Задание: Выпишите из текста о первом знакомстве с «Анной Карениной» всех персонажей этого романа, которые названы в нем по имени или фамилии.

В конце 70-х годов печаталась «Анна Каренина». Мы, детьми, знали имя Толстого; мне на именины подарили «Детство. Отрочество», и мы им увлекались. И потому, когда стали говорить о новом романе Толстого, я просил дать мне его почитать. Мне объяснили, что он не для детей; а наша домашняя учительница Надежда Ивановна, старая дева с очень строгими нравами, не только с осуждением, но с ужасом говорила про какую-то взрослую барышню, что она прочла «Анну Каренину». Сестра же, которая была на два года старше меня и любила разыгрывать взрослую, когда хотела кого-нибудь осудить, говорила: «Он читает „Анну Каренину“». Это только больше подстрекнуло мое любопытство. Однажды в деревне, в комнате дедушки по отцу, Николая Васильевича, я увидал на столе эту книгу и немедленно, тайком, начал ее читать. Мне помешали, и я прочел только беседу Облонского с Левиным во время охоты. Но после я услыхал продолжение разговора дедушки с матерью об этой же книге. Дедушка говорил, что не согласен с ее оценкой романа. Мать, по его словам, находила, что его надо было кончить на болезни Анны после родов, заставив ее тогда «умереть». Дедушка же утверждал, что только после этого роман получил свой интерес. Мать возражала. Если Анна согрешила, то судить и карать ее мог только Бог, а не люди, людям же нужно следовать слову Христа о тех, кто может бросать в других камнями. А каковы были те люди, которые Анну травили? Я запомнил этот случайно подслушанный мной разговор более всего потому, что, несмотря на старания, не мог его соединить с теми страницами, которые успел прочитать из «Анны Карениной».
Позднее я узнавал мать в этом споре. Она порицала грех, как нарушение Божьей заповеди, но «грешников» не осуждала. В этом была не только религиозная заповедь, но и свойство характера. Я не знал в жизни более доброго человека, чем мать: она никогда не сердилась, всех всегда защищала.
Таково то воспитание, которое она старалась нам передать. Она пустила в душе какие-то ростки, которые жизнь рассеяла уже потом.

[Задания по диаграммам]
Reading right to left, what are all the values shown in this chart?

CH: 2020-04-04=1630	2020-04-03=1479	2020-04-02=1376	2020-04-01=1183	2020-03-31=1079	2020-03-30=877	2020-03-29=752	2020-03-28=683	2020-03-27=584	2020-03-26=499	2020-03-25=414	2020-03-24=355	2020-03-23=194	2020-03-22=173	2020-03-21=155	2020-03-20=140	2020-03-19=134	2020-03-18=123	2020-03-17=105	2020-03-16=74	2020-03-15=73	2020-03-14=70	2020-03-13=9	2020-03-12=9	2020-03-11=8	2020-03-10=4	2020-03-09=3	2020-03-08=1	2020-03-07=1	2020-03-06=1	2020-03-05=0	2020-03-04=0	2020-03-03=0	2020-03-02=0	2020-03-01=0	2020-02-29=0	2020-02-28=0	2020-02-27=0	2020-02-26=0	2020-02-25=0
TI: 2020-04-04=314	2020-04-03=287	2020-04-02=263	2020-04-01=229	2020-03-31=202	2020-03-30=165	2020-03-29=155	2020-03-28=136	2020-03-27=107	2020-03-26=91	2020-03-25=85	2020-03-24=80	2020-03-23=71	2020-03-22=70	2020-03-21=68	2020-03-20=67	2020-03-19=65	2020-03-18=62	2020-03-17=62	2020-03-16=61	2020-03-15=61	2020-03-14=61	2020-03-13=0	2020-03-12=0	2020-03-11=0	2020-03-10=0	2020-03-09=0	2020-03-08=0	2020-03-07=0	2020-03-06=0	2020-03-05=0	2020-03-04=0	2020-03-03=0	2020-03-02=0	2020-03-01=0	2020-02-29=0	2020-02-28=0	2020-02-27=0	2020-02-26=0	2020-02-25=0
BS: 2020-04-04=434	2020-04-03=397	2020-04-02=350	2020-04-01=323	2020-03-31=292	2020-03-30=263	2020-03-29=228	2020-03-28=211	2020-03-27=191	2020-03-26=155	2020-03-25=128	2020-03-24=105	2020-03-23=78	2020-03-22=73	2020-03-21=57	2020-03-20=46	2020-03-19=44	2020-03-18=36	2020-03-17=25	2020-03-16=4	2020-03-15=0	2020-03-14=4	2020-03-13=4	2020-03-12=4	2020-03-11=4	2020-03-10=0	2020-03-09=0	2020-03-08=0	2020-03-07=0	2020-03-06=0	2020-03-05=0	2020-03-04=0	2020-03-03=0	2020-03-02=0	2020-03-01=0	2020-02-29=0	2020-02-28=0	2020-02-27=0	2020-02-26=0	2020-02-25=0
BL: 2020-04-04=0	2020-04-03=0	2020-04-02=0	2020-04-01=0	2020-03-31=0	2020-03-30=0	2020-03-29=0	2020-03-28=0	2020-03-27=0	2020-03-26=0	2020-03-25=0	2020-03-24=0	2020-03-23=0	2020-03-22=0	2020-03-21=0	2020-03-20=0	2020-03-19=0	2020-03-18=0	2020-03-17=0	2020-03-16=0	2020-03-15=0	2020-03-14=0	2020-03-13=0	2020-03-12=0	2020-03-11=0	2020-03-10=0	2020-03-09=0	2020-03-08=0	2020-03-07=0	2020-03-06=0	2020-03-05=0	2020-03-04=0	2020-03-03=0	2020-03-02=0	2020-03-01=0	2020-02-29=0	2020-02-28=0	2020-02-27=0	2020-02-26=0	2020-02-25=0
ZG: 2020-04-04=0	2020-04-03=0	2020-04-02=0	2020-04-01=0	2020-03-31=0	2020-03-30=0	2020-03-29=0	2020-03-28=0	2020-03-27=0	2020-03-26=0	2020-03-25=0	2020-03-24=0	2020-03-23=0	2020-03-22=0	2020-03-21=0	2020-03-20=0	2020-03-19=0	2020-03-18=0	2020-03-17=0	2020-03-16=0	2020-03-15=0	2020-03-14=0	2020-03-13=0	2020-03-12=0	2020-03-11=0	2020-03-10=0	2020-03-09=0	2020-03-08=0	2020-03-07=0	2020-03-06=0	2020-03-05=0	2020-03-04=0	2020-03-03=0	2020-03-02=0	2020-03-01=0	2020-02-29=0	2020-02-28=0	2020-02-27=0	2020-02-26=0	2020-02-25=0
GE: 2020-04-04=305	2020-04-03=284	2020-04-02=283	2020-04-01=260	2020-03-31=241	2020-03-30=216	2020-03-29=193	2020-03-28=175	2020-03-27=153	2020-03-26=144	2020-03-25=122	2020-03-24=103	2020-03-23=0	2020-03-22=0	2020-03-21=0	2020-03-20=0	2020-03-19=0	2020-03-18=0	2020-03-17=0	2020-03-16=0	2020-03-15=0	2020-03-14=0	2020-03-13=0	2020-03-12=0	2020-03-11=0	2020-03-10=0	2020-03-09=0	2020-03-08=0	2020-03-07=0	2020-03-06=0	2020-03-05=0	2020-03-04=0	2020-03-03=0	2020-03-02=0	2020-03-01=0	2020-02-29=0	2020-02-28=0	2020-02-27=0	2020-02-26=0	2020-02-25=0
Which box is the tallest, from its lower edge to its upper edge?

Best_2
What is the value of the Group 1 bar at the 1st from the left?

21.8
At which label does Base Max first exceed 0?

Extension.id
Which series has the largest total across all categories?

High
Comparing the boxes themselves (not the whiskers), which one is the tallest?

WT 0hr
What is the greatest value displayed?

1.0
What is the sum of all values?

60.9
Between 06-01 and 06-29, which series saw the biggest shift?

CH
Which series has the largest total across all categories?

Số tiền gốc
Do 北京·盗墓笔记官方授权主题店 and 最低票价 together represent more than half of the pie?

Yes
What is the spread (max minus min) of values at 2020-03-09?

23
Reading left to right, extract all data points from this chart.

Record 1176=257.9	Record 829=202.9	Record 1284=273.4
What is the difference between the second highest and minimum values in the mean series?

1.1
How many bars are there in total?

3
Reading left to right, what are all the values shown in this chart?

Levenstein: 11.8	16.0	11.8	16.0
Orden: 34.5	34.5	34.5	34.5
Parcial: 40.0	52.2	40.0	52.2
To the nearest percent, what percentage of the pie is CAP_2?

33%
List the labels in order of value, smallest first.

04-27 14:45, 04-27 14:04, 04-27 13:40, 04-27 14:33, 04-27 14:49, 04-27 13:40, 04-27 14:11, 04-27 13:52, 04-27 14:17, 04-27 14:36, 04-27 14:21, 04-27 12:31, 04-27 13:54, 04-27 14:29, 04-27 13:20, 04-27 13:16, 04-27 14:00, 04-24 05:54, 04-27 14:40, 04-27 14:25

Письменный ответ: Облонский, Левин, Анна.